Als Elfriede aus diesen Freuden wieder zu sich kam, bezeugte sie der schiechen Paula eine rührende, ganz sanfte Ergebenheit. Und einen Augenblick lang war Paula dieser Innigkeit ohne Berechnung ebenso verfallen, streichelte Elfriedes Haar und glaubte, die Welt erlaube so selbstverlorene Schwärmereien. Einen kurzen Augenblick nur – dann sah sie auf Casatis eklig glotzende Totenfratze, sie wußte wieder Bescheid und vollendete kaltblütig ihrem Selbsterhaltungstrieb gehorsam das widrige Werk der Vernichtung. Elfriede hatte anscheinend vergessen, daß der Schauspieler mit von der Partie gewesen war; es galt, ihr den peinlichen Anblick zu ersparen, und Paula hielt Elfriedes Kopf an ihrer Brust und animierte sie zum Trinken. Elfriede wollte nun ihrerseits imponieren und zeigte, wie Studenten ex trinken – sie hatte es von ihrem Tanzstundenpartner gehört; Paula dachte: »Krepier’ dran!« und schien fleißig mitzutun. In Wirklichkeit wußte sie ihr Glas jedesmal heimlich fortzugießen, während Elfriede, wie es im Studentenjargon heißt, »bierehrlich soff«. Da sie fast nichts gegessen hatte, war die Wirkung bald fürchterlich. Sie fing unbeherrscht zu schimpfen an, und zwar auf die Mutter, die Elfriedes ganzes Leben knickrig beeinträchtige. Paula stimmte hetzerisch zu und fachte die Entrüstung weiter an. »Mama tut, als ob man ohne den ganzen Krempel hier nicht existieren könnte! Weil sie sich einmal diese Häuslichkeit hier geschaffen hat, soll ich gezwungen sein, sie fortzuführen. Sie denkt sich, daß ich mal einen dieser faden Koofmichs heiraten und hier so wie sie versauern werde. Ich denke nicht dran!« »Bravo!« »Am liebsten möchte ich alles kurz und klein schlagen!« »Warum tust du’s nicht?« Und Paula nahm, um ihr Mut zu machen, eine leere Flasche und warf sie gegen die Wand.

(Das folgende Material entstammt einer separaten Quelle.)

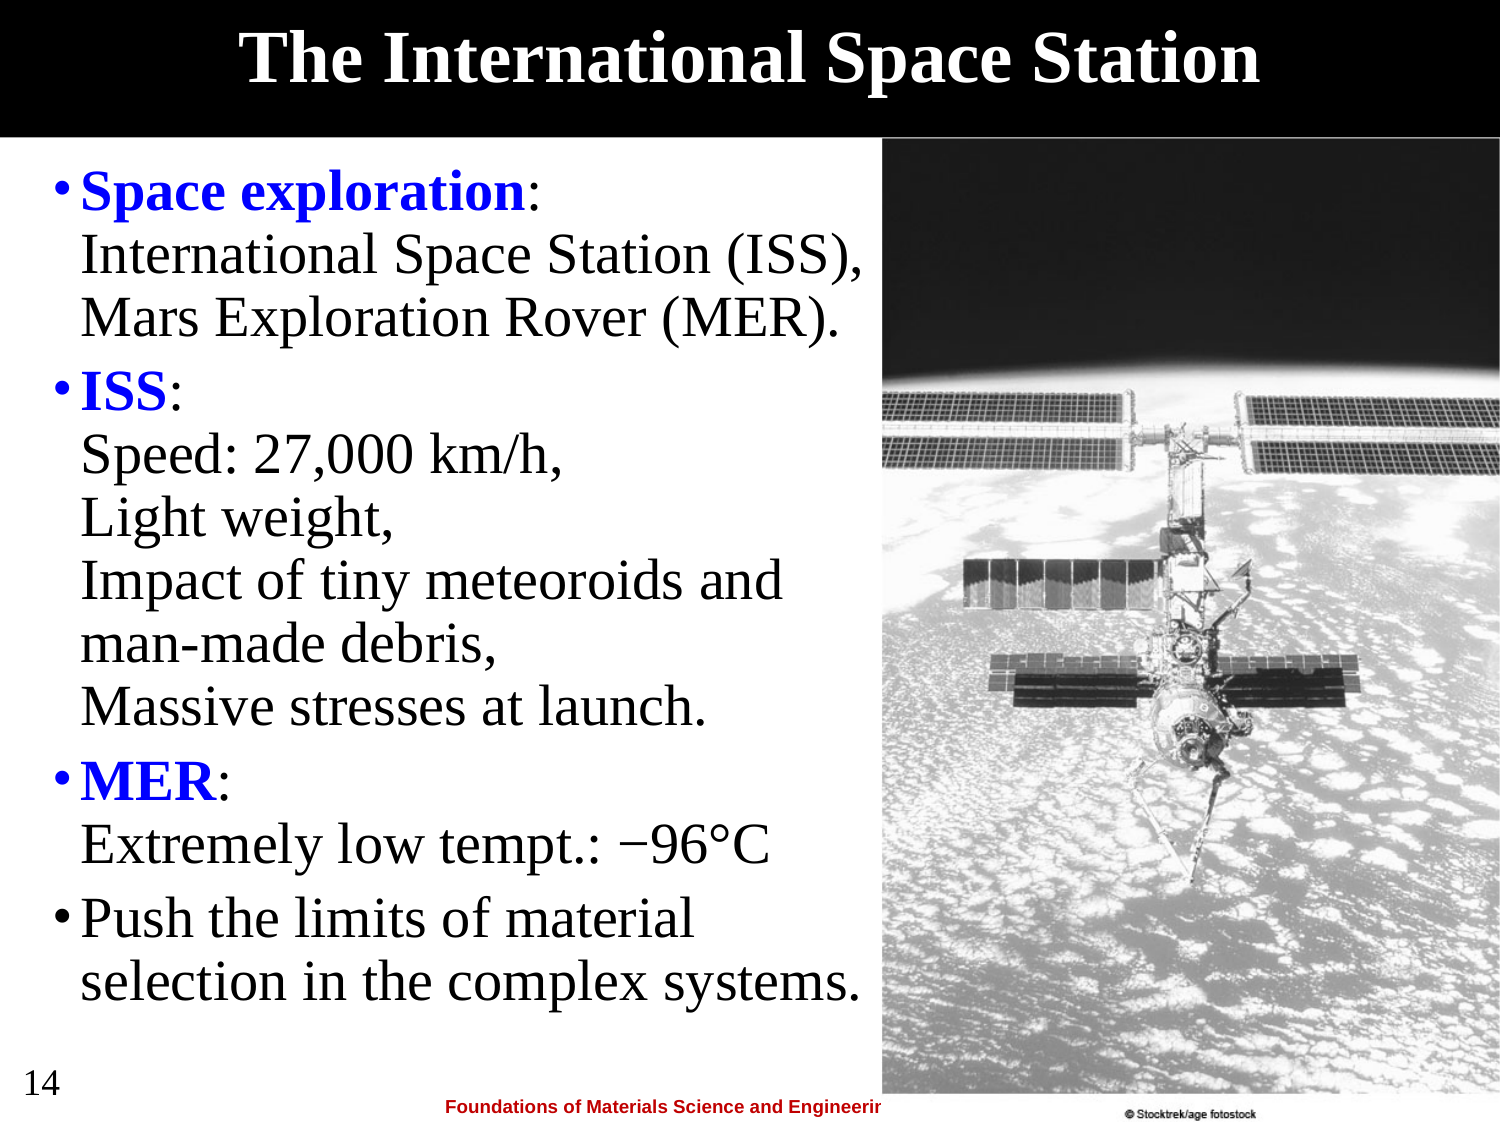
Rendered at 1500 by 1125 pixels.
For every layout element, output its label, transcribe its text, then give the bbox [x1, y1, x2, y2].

text_box Space exploration: International Space Station (ISS), Mars Exploration Rover (MER). ISS: Speed: 27,000 km/h, Light weight, Impact of tiny meteoroids and man-made debris, Massive stresses at launch. MER: Extremely low tempt.: −96°C Push the limits of material selection in the complex systems. [37, 152, 875, 1028]
slide_number ‹#› [0, 1050, 75, 1125]
picture [880, 113, 1500, 1123]
text_box The International Space Station [0, 0, 1500, 138]
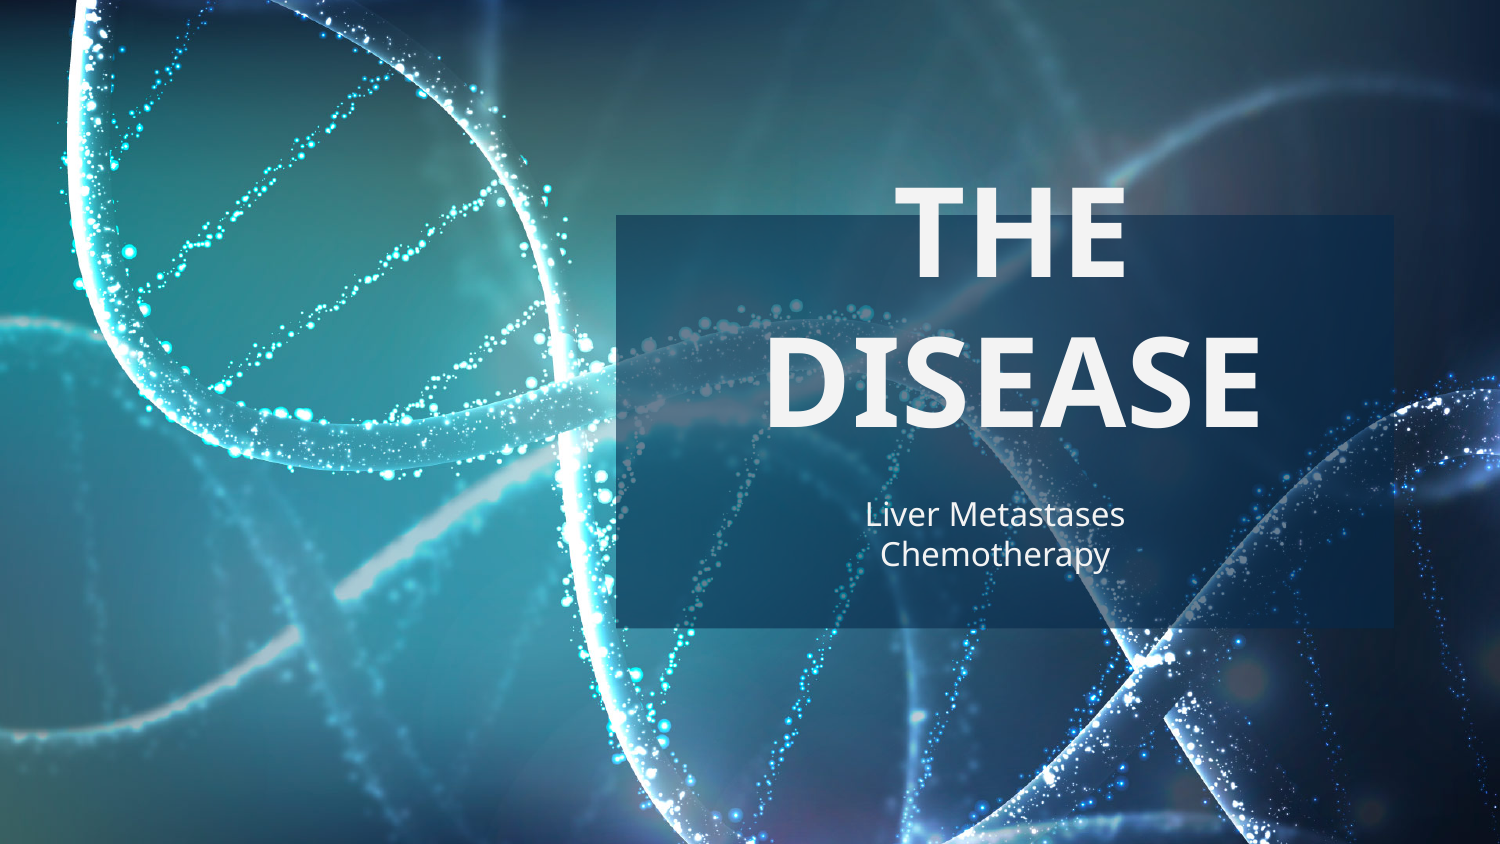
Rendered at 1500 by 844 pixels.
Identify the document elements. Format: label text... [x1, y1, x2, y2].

subtitle Liver Metastases Chemotherapy [805, 478, 1185, 660]
title THE DISEASE [685, 287, 1340, 468]
text_box [616, 215, 1394, 629]
picture [0, 0, 1500, 844]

Damit begann eine Orgie der Zerstörungswut. Schüsseln, Teller, Gläser flogen an die Tapete. Speisereste, Brothappen, Knochen wurden verstreut. Zwischendurch trank man gerührt. Elfriede fegte mit wildem Schrei die Nippesfiguren von der Kommode, durchstieß Vaters lebensgroßes Porträt, zerbrach die Staffelei, auf der es gestanden hatte, riß sich selbst die Kleider vom Leib, tanzte auf dem Trümmerfeld von Scherben, Möbelstücken, Tuchfetzen, und fiel plötzlich um, ähnlich dem Schauspieler, doch mit dem Unterschied, daß sie noch völlig lebendig war und sich auf den Ruinen ihres Heimkarthagos scheußlich übergab.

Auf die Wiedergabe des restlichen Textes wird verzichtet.